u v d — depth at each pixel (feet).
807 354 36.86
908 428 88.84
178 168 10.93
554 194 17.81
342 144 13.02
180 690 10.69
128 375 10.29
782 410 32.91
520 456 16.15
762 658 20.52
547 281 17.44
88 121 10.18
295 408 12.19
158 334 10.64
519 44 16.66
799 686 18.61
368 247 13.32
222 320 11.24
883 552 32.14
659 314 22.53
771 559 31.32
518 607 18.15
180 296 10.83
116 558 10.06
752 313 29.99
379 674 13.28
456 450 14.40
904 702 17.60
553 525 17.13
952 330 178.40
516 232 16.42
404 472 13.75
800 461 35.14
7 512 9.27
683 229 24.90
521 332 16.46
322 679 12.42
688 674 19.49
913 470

What to produce: Set down the data above once more so that nothing differs from the original.

Result for this task:
u v d — depth at each pixel (feet).
807 354 36.86
908 428 88.84
178 168 10.93
554 194 17.81
342 144 13.02
180 690 10.69
128 375 10.29
782 410 32.91
520 456 16.15
762 658 20.52
547 281 17.44
88 121 10.18
295 408 12.19
158 334 10.64
519 44 16.66
799 686 18.61
368 247 13.32
222 320 11.24
883 552 32.14
659 314 22.53
771 559 31.32
518 607 18.15
180 296 10.83
116 558 10.06
752 313 29.99
379 674 13.28
456 450 14.40
904 702 17.60
553 525 17.13
952 330 178.40
516 232 16.42
404 472 13.75
800 461 35.14
7 512 9.27
683 229 24.90
521 332 16.46
322 679 12.42
688 674 19.49
913 470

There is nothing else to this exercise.